An investigation of interaction of drilling fluids with gas hydrates in drilling hydrate bearing sediments

• Thermal Stimulation causes natural gas hydrate dissociation which may lead to wellbore instability.
• Mud gasification, partial washout or caving and casing subsidence are some form of instability due to the NGH dissociation.
• Different additives in mud formulation may help wellbore stability and prevent NGH dissociation.
• By monitoring temperature linear distribution in THF-hydrate, the higher performance mud can be found.
• Using high performance mud and cooling it will help wellbore stability during drilling operation in NGHBS.
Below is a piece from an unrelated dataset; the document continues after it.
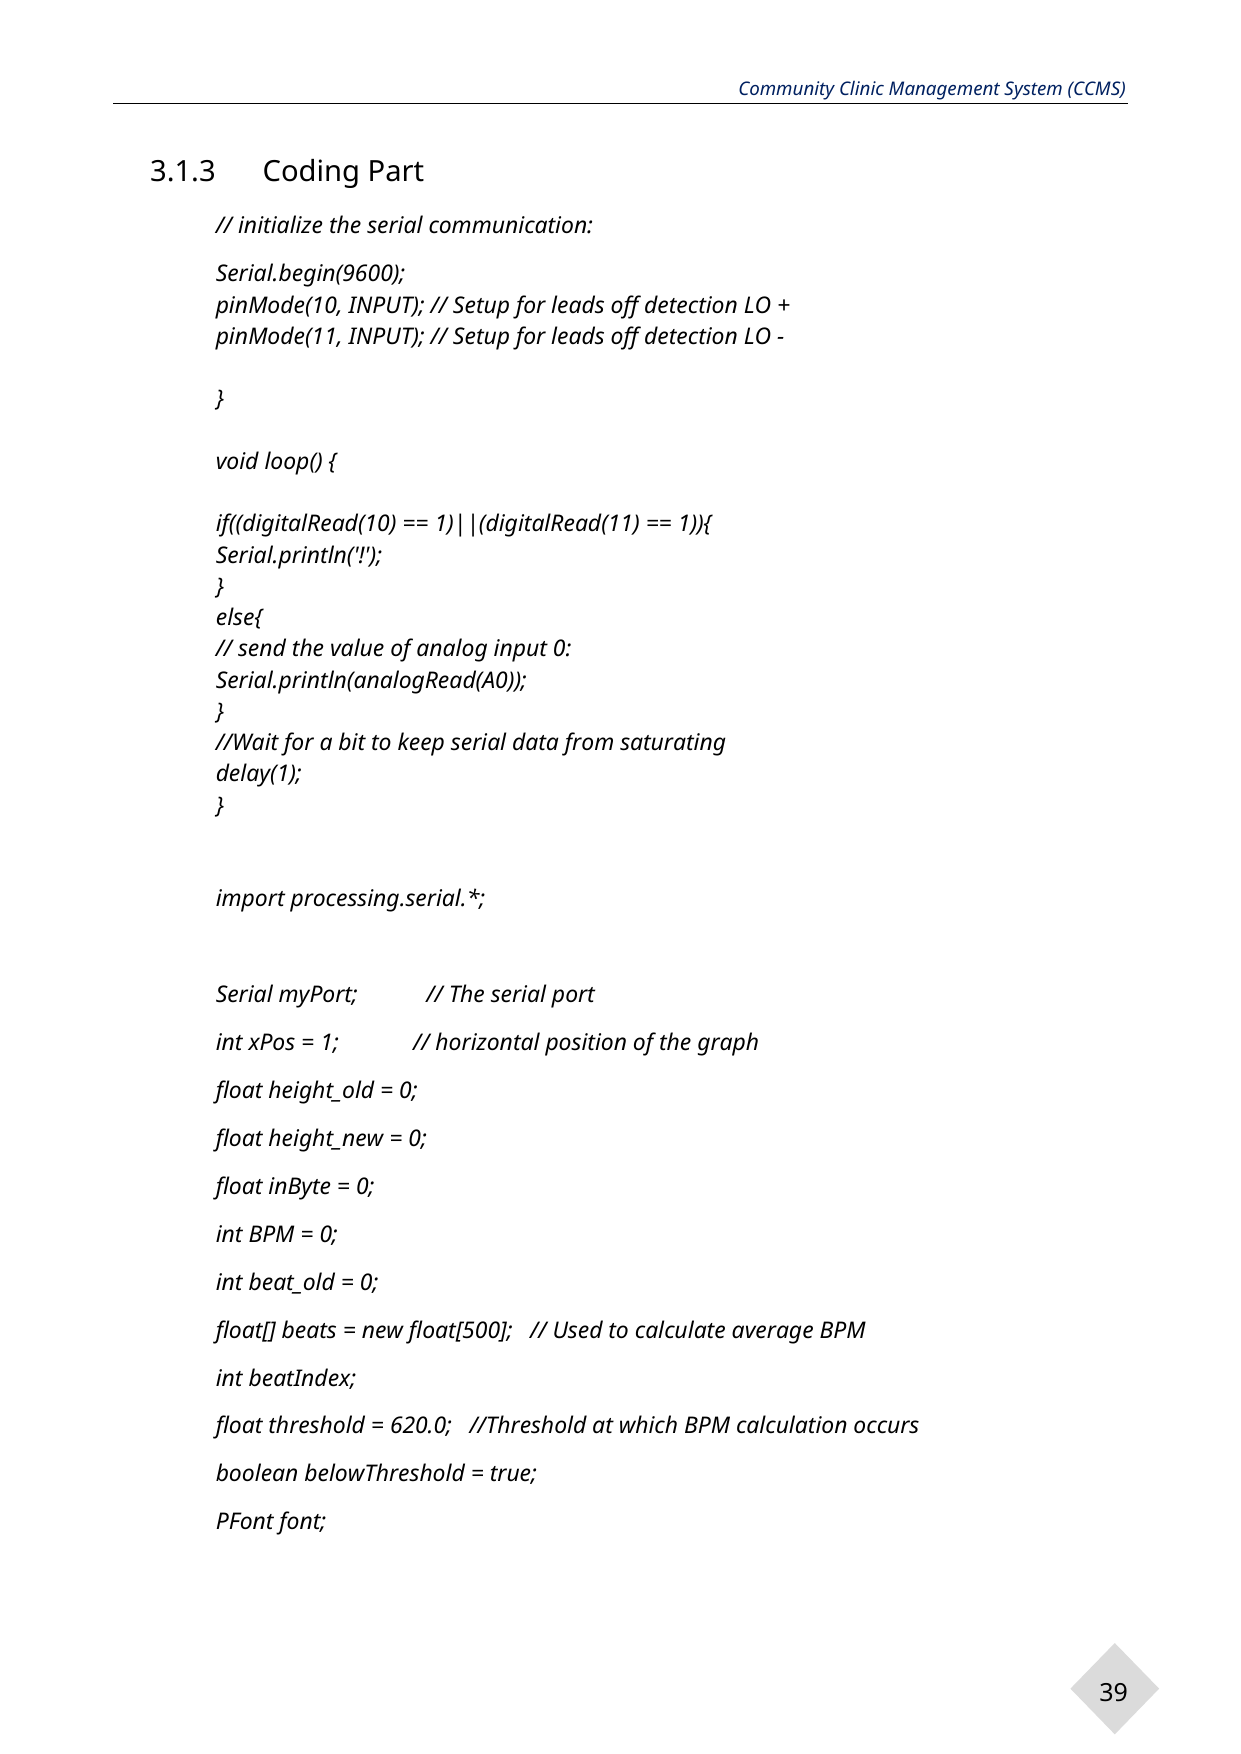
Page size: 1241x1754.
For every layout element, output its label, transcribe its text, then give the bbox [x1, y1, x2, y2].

text import processing.serial.*; [216, 882, 1128, 914]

Natural gas hydrates, preserved in deep ocean sediments, are supposed to be the future hydrocarbon source of energy. The possibility of gas production from natural gas hydrate bearing sediments (NGHBS) has been scrutinized by many researchers. Thermal stimulation, depressurization and use of thermodynamic inhibitors are three main proposed approaches to produce gas from the hydrates. When drilling through NGHBS, these mechanisms may cause wellbore instability and other drilling hazards such as severe mud gasification, low quality logging and cementing, casing collapse due to high pressure gas accumulation behind the casing, casing subsidence due to NGHBS failure and consequently instability of the ocean floor. In this study, the mechanism of thermal stimulation was studied. An experimental set up was designed and manufactured to investigate hydrate behavior when it comes in contact with warmer drilling fluids. Several muds with different additives were tested to investigate which properties are responsible for wellbore integrity maintenance. For this intention, linear temperature distribution in the hydrate was recorded for near distance from hydrate–mud contact and the hydrate dissociation rate was calculated. The purpose was to reduce the heat flux of the drilling fluid into the hydrate using relevant additives or by altering the mud circulation rate. Experimental results were validated by a hydrate dissociation model to obtain viable assessment for designing prospective exploration wells.